Mach reflection is a supersonic fluid dynamics effect, named for Ernst Mach, and is a shock wave reflection pattern involving three shocks.
Mach reflection can exist in steady, pseudo-steady and unsteady flows. When a shock wave, which is moving with a constant velocity, propagates over a solid wedge, the flow generated by the shock impinges on the wedge thus generating a second reflected shock, which ensures that the velocity of the flow is parallel to the wedge surface. Viewed in the frame of the reflection point, this flow is locally steady, and the flow is referred to as pseudosteady. When the angle between the wedge and the primary shock is sufficiently large, a single reflected shock is not able to turn the flow to a direction parallel to the wall and a transition to Mach reflection occurs.

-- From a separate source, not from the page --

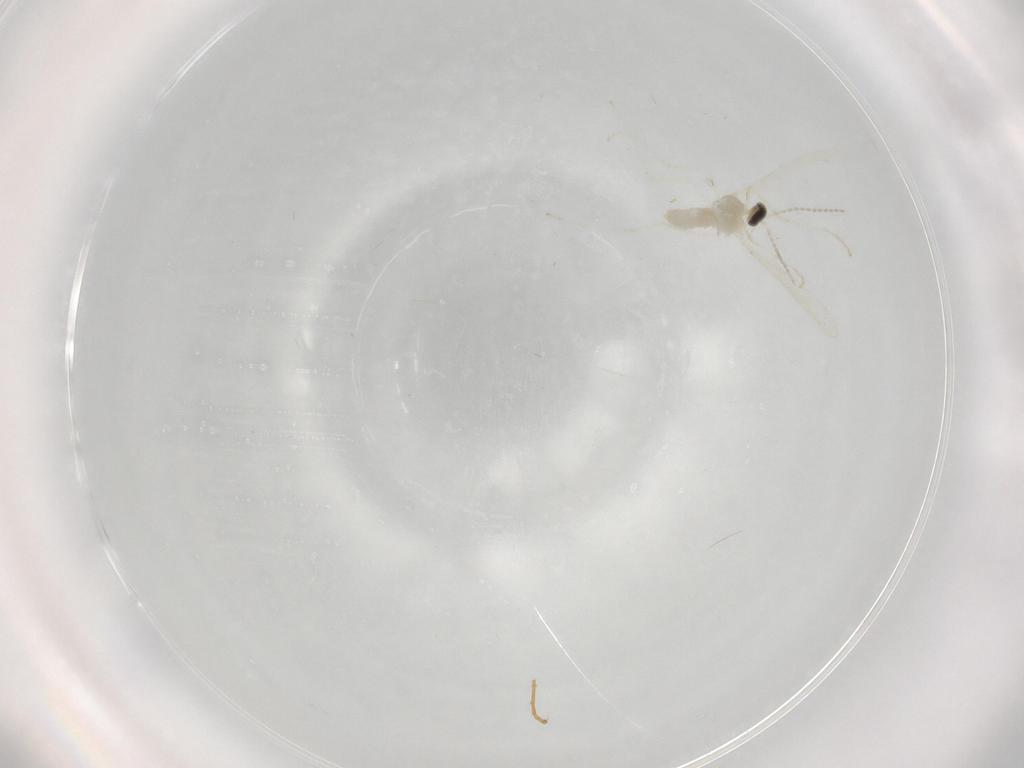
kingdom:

In a steady flow situation, if a wedge is placed into a steady supersonic flow in such a way that its oblique attached shock impinges on a flat wall parallel to the free stream, the shock turns the flow toward the wall and a reflected shock is required to turn the flow back to a direction parallel to the wall. When the shock angle exceeds a certain value, the deflection achievable by a single reflected shock is insufficient to turn the flow back to a direction parallel to the wall and transition to Mach reflection is observed.
Mach reflection consists of three shocks, namely the incident shock, the reflected shock and a Mach stem, as well as a slip plane. The point where the three shocks meet is known as the 'triple point' in two dimensions, or a shock-shock in three dimensions.
The only type of Mach reflection possible in steady flow is direct-Mach reflection, in which the Mach stem is convex away from the oncoming flow, and the slip plane slopes towards the reflecting surface.
By new results there is a new configuration of shock waves - configuration with a negative angle of reflection in steady flow.
In Pseudo-steady flows, the triple point moves away from the reflecting surface and the reflection is a direct-Mach reflection. In unsteady flows, it is also possible that the triple point remains stationary relative to the reflecting surface (stationary-Mach reflection), or moves toward the reflecting surface (inverse-Mach reflection). In inverse Mach reflection, the Mach stem is convex toward the oncoming flow, and the slip plane curves away from the reflecting surface. Each one of these configurations can assume one of the following three possibilities: single-Mach reflection, transitional-Mach reflection and double-Mach reflection.